Copy every row below word for word, leaving out the pictures.
═════ The records
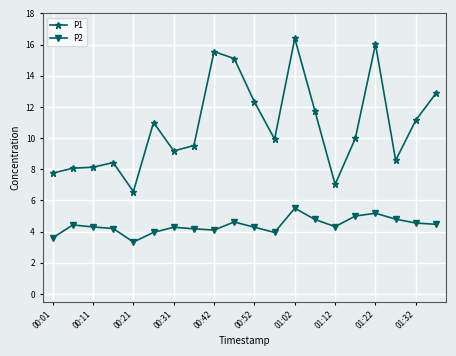

What is the difference between the maximum and second lowest values in the P1 series?

9.4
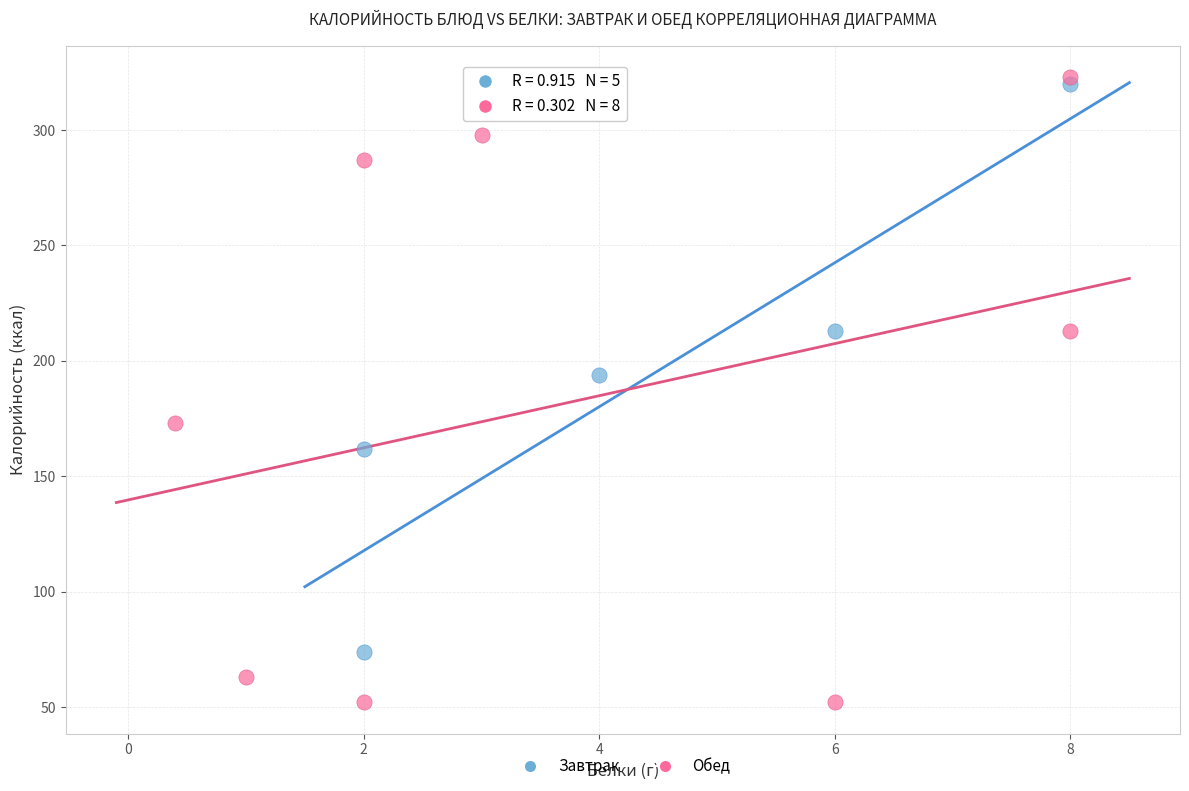

Which series has the largest Y range (max minus min)?

Обед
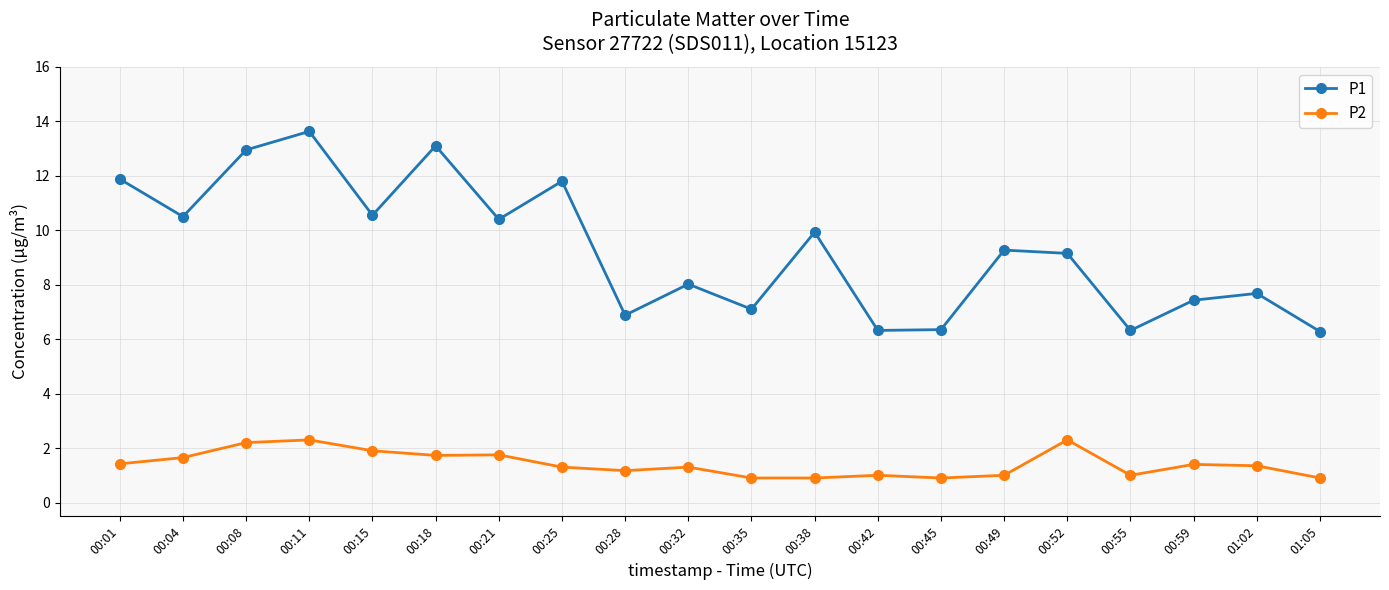

The P1 series shows 13.1 at 00:59. True or false?

False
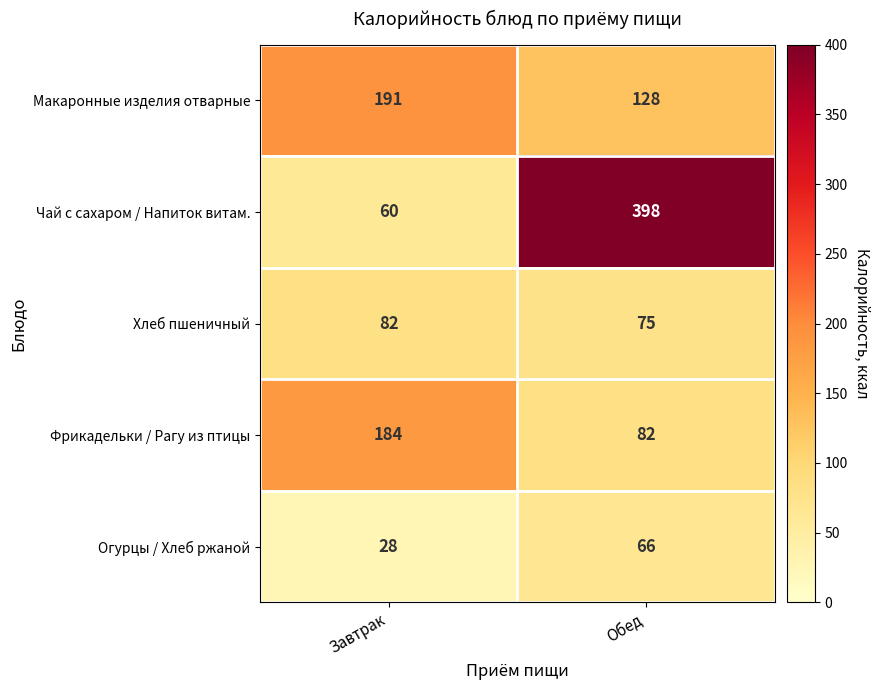

Rank the series at Завтрак from lowest to highest value.

Огурцы / Хлеб ржаной, Чай с сахаром / Напиток витам., Хлеб пшеничный, Фрикадельки / Рагу из птицы, Макаронные изделия отварные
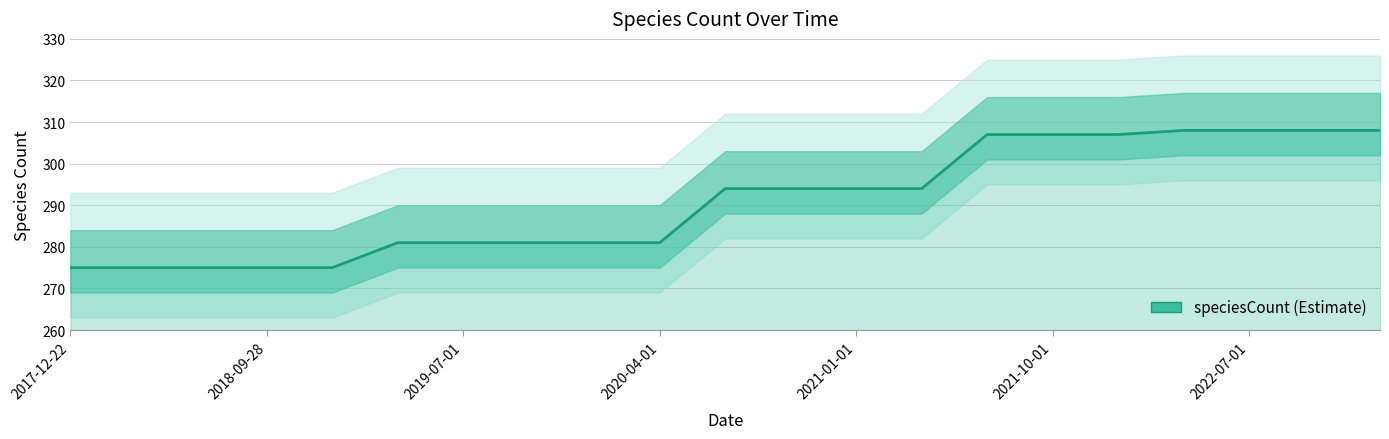

What is the smallest value displayed?

275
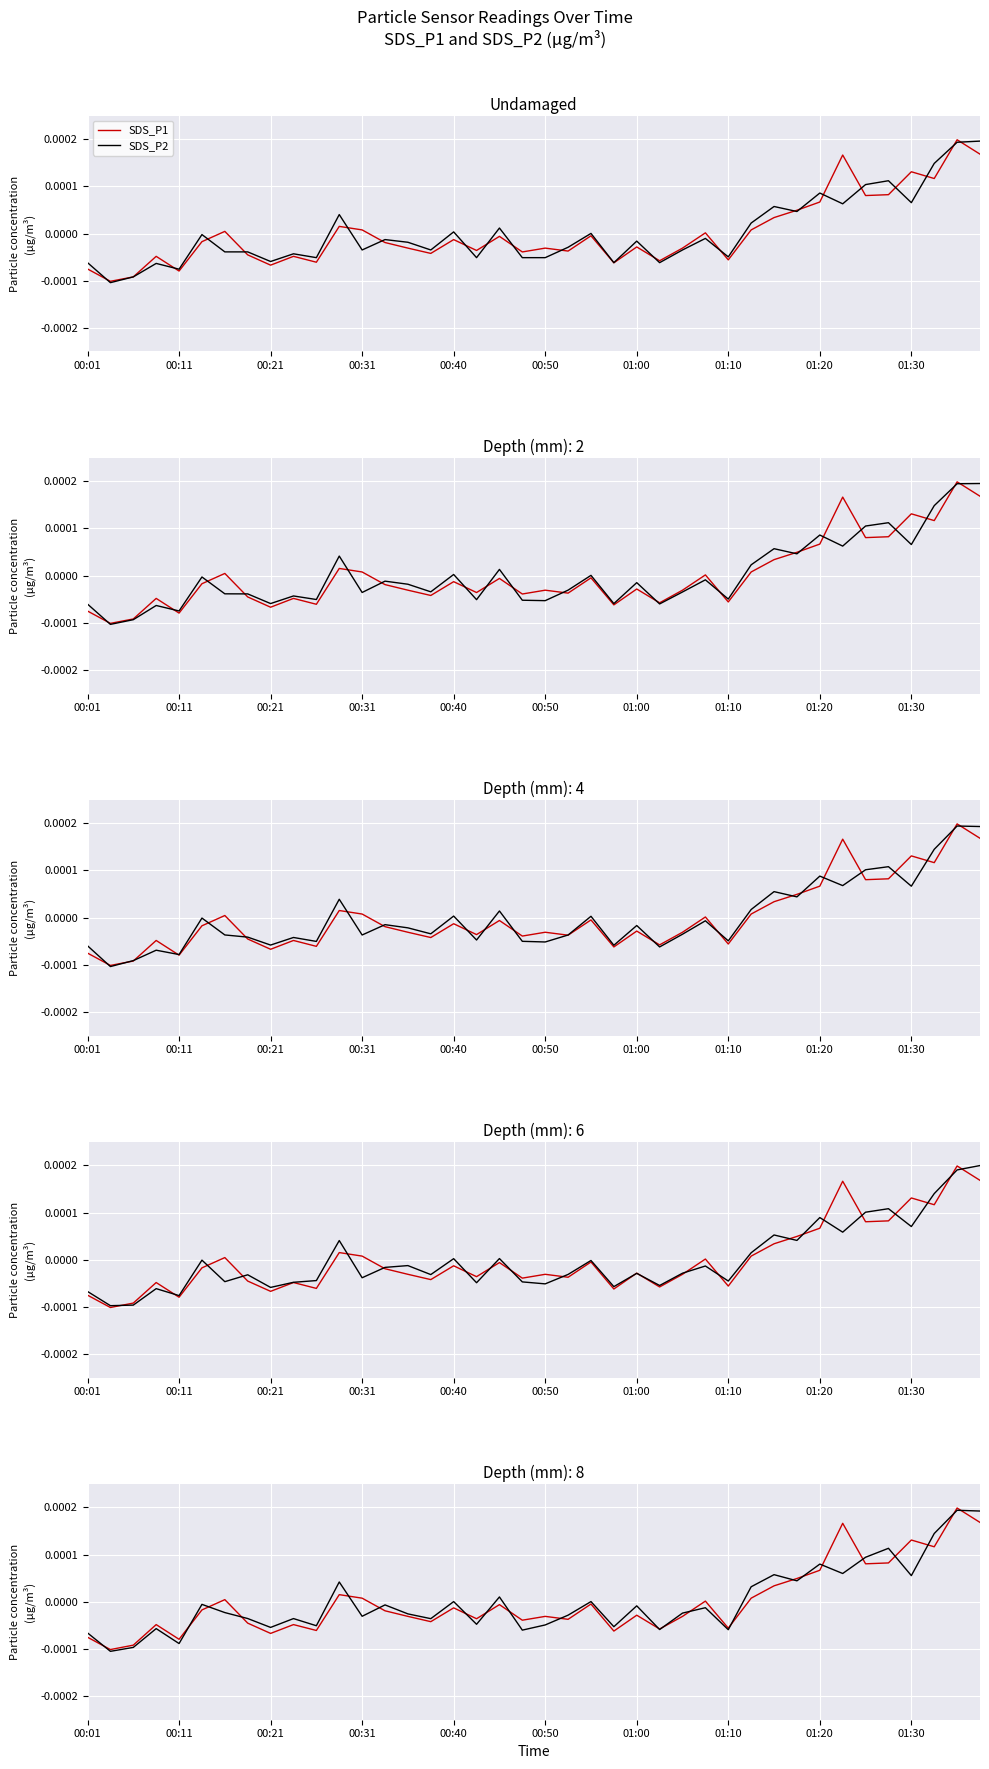

In SDS_P1, how many points are lower than both neighbors (excluding endpoints)?

13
══════════
[Worked solution]
What is the difference between the maximum and second lowest values in the P1 series?

9.4

Which series has the largest Y range (max minus min)?

Обед

The P1 series shows 13.1 at 00:59. True or false?

False

Rank the series at Завтрак from lowest to highest value.

Огурцы / Хлеб ржаной, Чай с сахаром / Напиток витам., Хлеб пшеничный, Фрикадельки / Рагу из птицы, Макаронные изделия отварные

What is the smallest value displayed?

275

In SDS_P1, how many points are lower than both neighbors (excluding endpoints)?

13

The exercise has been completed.